• Activity: The part to set down runs from the first line of the data below through the line with "index pip: (521, 467)", inclusive; write it exactly and leave out the pictures.

[Records from a collection]
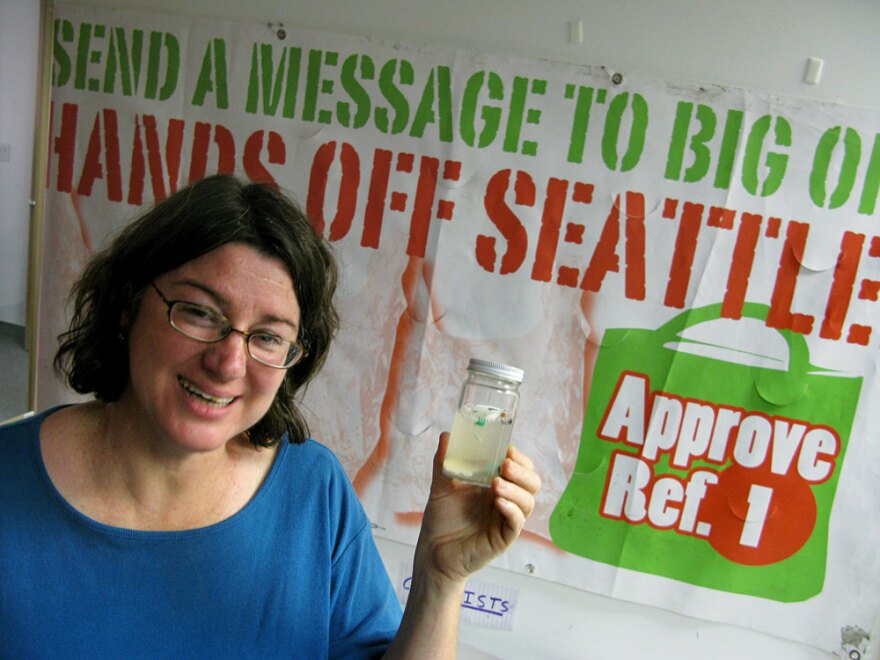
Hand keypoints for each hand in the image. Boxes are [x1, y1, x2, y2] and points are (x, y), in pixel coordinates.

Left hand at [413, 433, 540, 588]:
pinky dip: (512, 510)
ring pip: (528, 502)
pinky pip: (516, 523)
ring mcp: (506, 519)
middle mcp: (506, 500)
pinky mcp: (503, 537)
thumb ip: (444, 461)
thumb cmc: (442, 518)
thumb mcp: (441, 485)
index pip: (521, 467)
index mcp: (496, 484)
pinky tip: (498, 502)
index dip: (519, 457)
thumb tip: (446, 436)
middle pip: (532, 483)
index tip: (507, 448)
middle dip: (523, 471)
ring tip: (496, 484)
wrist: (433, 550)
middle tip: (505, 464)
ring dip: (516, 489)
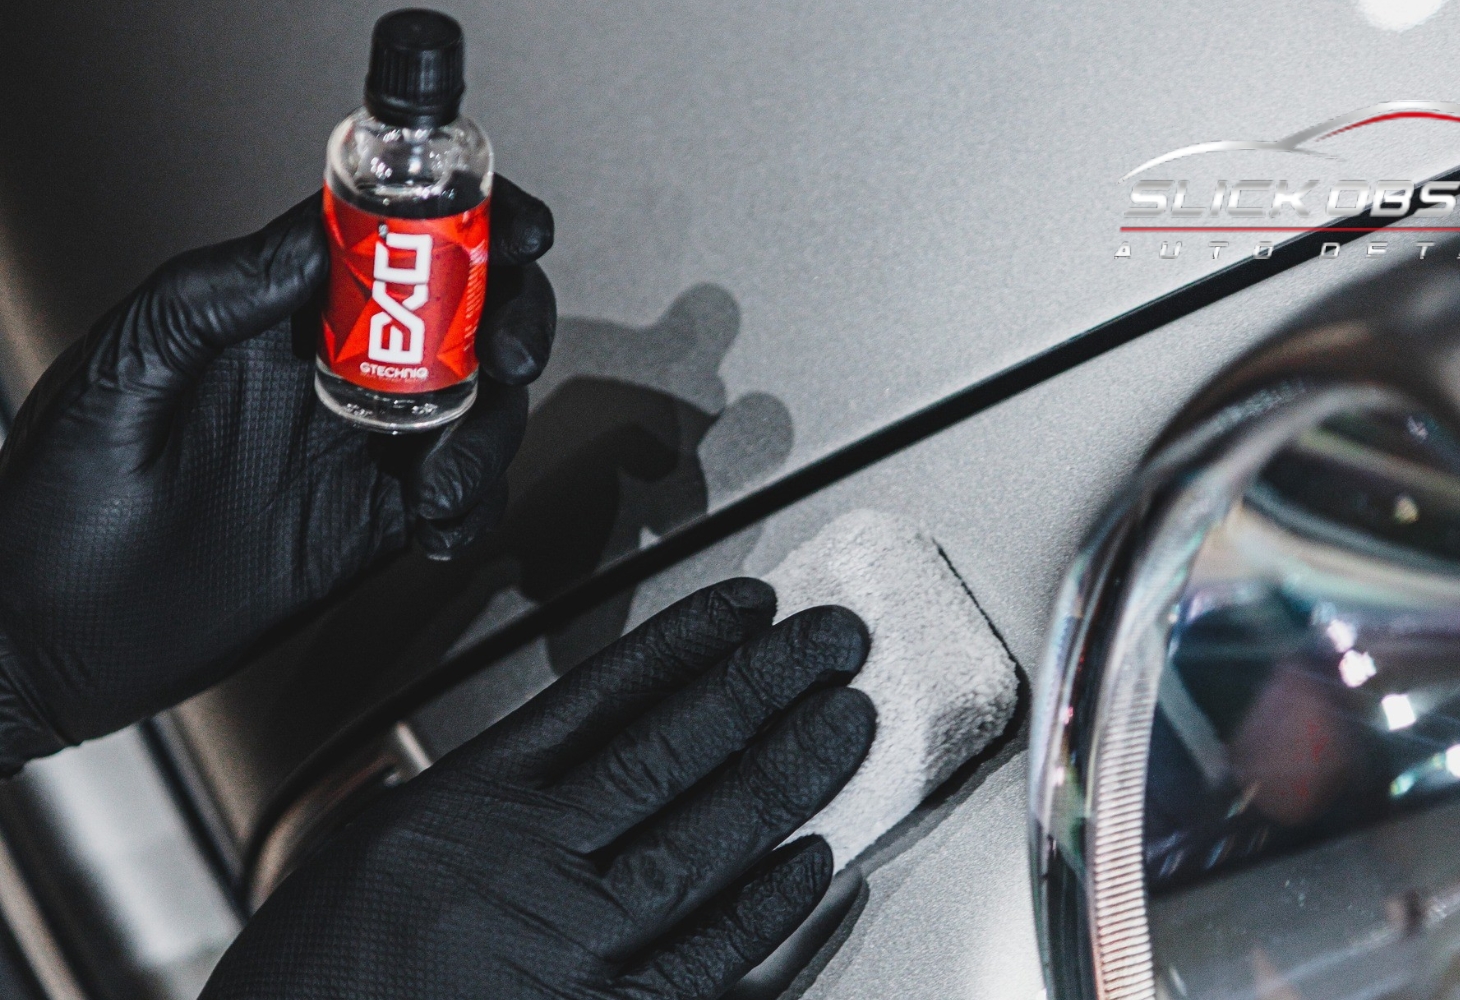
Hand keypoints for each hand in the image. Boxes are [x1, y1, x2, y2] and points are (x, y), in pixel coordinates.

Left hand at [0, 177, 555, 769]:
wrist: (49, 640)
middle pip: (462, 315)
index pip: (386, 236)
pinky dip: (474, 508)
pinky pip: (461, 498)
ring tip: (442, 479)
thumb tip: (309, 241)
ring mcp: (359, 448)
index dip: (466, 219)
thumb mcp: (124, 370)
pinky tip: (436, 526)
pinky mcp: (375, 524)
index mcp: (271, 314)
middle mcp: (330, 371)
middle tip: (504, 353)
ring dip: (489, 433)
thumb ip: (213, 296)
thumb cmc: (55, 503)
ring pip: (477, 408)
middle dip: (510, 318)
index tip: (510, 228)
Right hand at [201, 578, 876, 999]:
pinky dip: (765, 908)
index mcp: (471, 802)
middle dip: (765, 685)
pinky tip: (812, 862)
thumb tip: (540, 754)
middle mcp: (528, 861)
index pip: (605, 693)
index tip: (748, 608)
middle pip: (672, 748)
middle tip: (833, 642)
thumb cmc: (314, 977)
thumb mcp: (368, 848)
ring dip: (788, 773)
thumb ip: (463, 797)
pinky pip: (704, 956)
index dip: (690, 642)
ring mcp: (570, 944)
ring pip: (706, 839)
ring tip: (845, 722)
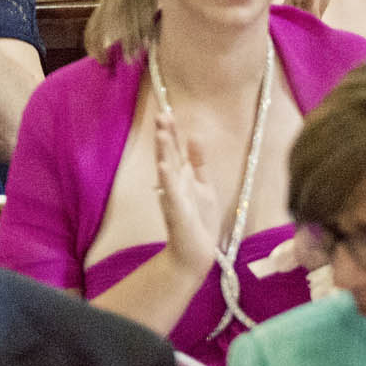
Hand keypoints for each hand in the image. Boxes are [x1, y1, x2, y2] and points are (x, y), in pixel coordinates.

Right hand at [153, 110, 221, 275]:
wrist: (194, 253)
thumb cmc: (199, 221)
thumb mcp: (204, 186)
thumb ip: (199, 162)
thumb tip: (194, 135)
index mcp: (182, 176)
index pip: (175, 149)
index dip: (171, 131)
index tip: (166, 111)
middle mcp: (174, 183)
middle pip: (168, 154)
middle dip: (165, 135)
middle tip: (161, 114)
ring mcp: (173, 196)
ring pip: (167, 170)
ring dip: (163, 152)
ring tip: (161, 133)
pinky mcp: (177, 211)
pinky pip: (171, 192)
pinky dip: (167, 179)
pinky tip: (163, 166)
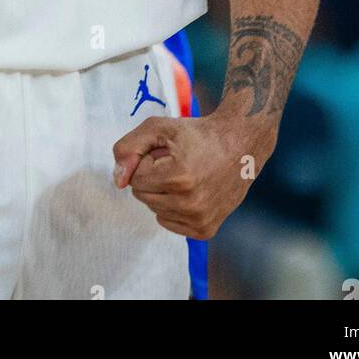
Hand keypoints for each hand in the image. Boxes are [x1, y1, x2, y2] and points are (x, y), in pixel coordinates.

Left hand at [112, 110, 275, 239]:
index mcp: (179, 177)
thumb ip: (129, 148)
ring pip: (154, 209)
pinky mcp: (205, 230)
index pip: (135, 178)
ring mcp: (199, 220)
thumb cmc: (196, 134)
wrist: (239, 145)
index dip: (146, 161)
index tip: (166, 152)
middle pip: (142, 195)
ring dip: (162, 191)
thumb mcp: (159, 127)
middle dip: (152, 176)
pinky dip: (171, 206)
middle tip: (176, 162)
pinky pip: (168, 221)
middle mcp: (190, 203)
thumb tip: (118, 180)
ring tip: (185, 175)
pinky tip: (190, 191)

• Written response:
Hand keypoints for each hand in the image. Boxes are [x1, y1, x2, y2] and points are (x, y), in pixel coordinates.

Left hand at [413, 433, 540, 588]:
pinky dip: (512, 510)
ring pip: (528, 502)
pinky pip: (516, 523)
ring mcp: (506, 519)
middle mcp: (506, 500)
pinky mcp: (503, 537)
thumb ip: (444, 461)
thumb cmc: (442, 518)
thumb mcp: (441, 485)
index pip: (521, 467)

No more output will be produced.